Muchos católicos pasan por las mismas dudas del apóstol Tomás: quieren pruebas físicas, tangibles, de que Dios existe y de que les escucha; exigen milagros para creer. Algunos son completamente ignorantes de su fe, pues casi no conocen la Biblia. Por eso, cuando alguien les objeta, por ejemplo, sobre el culto que los católicos damos a las imágenes, no saben cómo responder con la misma Biblia. Esta prohíbe su adoración como si fueran dioses, es cierto, pero no su veneración, pues Dios mismo ordenó a Moisés hacerlas y presentarlas para liberarse de morir (cf Ex 25, 18; Núm 21,9). Como no están instruidos en su catolicismo, empiezan por dudar y luego cambian de religión.

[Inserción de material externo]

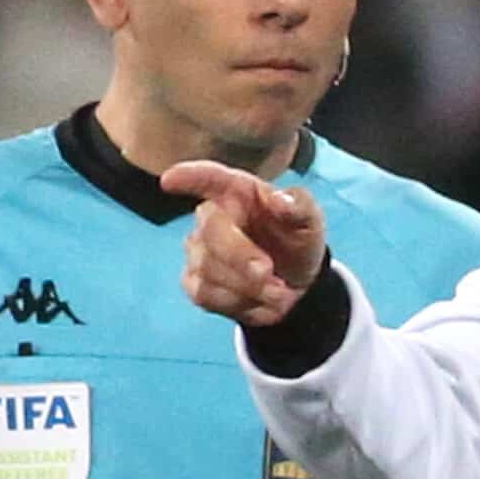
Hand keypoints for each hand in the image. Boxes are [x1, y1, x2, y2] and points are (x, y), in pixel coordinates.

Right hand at [164, 161, 329, 327]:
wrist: (296, 285)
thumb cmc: (297, 241)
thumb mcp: (310, 221)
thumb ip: (300, 206)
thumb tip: (279, 199)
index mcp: (239, 193)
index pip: (209, 178)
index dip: (189, 177)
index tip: (169, 180)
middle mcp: (212, 217)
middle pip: (209, 229)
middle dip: (240, 255)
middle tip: (269, 272)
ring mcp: (198, 250)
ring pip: (207, 268)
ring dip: (248, 285)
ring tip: (278, 290)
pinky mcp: (194, 283)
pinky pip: (204, 294)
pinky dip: (237, 302)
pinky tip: (257, 299)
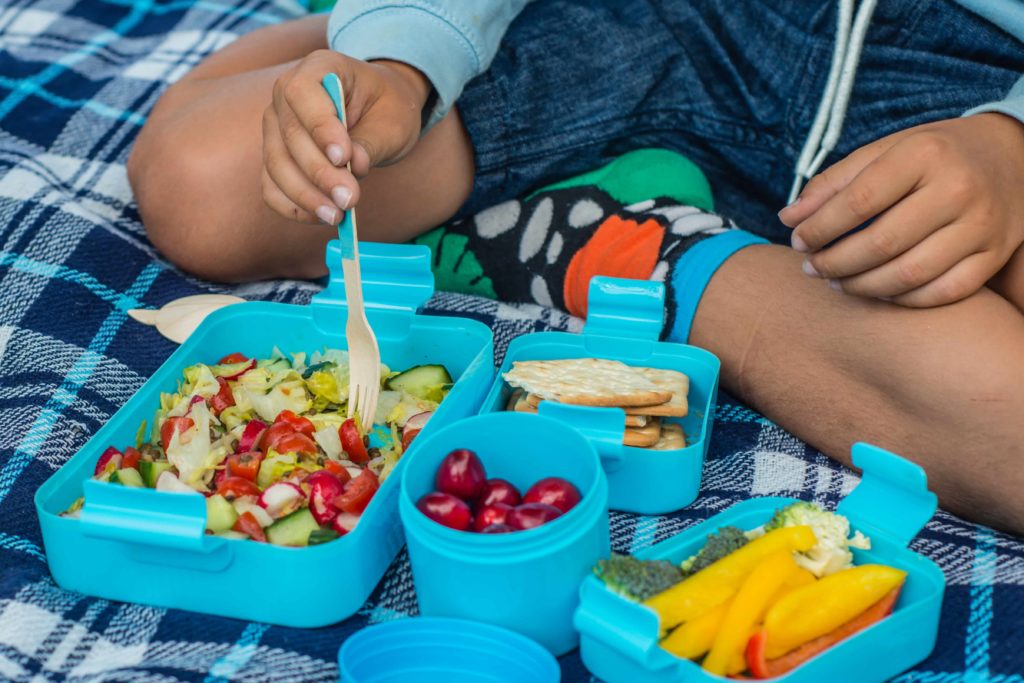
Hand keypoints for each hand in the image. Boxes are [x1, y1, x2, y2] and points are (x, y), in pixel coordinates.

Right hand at [261, 49, 429, 224]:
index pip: (302, 93)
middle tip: (349, 198)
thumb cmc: (388, 109)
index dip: (320, 127)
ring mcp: (276, 126)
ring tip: (338, 216)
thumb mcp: (394, 120)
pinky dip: (293, 207)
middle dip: (320, 173)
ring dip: (305, 196)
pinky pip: (272, 186)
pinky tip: (321, 216)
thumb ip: (372, 141)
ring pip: (276, 165)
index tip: (344, 157)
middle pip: (290, 136)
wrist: (379, 113)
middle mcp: (286, 94)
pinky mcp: (276, 157)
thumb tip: (354, 167)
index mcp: (319, 68)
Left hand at [779, 113, 1023, 306]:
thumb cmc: (932, 155)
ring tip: (837, 282)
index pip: (857, 202)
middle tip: (811, 267)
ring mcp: (981, 225)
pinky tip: (878, 291)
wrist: (1011, 154)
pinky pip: (942, 293)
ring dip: (862, 287)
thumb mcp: (885, 151)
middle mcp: (957, 188)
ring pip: (908, 275)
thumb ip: (834, 183)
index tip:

Jesús dice a Tomás: “Dichosos los que creen sin haber visto”. Esta palabra de Jesús es para nosotros, que no tuvimos la oportunidad de tocar físicamente a Jesús resucitado. La fe es la seguridad de que en verdad El vive y actúa hoy entre nosotros. Está presente cuando escuchamos la proclamación de su Palabra en las celebraciones litúrgicas, aunque la lea cualquier persona. Está presente en la persona del ministro que preside, a pesar de sus limitaciones humanas. Está presente en los siete sacramentos. Está presente en la asamblea litúrgica, pues donde se reúnen dos o más, El ha prometido estar allí. En particular, está vivo y verdadero en la Eucaristía, con su cuerpo y su sangre, con su alma y su divinidad, con su humanidad y con su divinidad.

Nuestra dicha es la fe que se nos ha regalado desde el bautismo. La certeza de que Dios existe nos hace vivir alegres, incluso en medio de los problemas, de las enfermedades, las persecuciones y los fracasos. Estamos seguros de que, si nos mantenemos firmes en esta fe, desde esta vida, y sobre todo en la otra, participaremos de su manifestación gloriosa. Con Cristo resucitado, venceremos. Con esta fe, saldremos adelante.

Tomás se postra ante Jesús y hace una de las más bellas y sencillas profesiones de fe: ¡”Señor mío y Dios mío”! Así habría que postrarnos ante Jesús, para decirle, desde lo más profundo de nuestro ser, que creemos en El, que estamos seguros de que está vivo y nos escucha; que, con El, podemos resucitar, del pecado y de la muerte. Pero hay que dejarse tocar por El. En la consagración eucarística, durante la Misa, cuando el sacerdote presenta el Cuerpo y la Sangre de Cristo, es común que los fieles repitan la expresión de Tomás: “Señor mío y Dios mío”. En ese momento, es conveniente ponerse de rodillas, en señal de adoración. Se inciensa profusamente el Santísimo y se encienden velas adicionales. El mismo sacerdote se postra en adoración. Al final, dice: Este es el sacramento de nuestra fe. Para que tratemos de ver con los ojos de la fe, lo que creemos.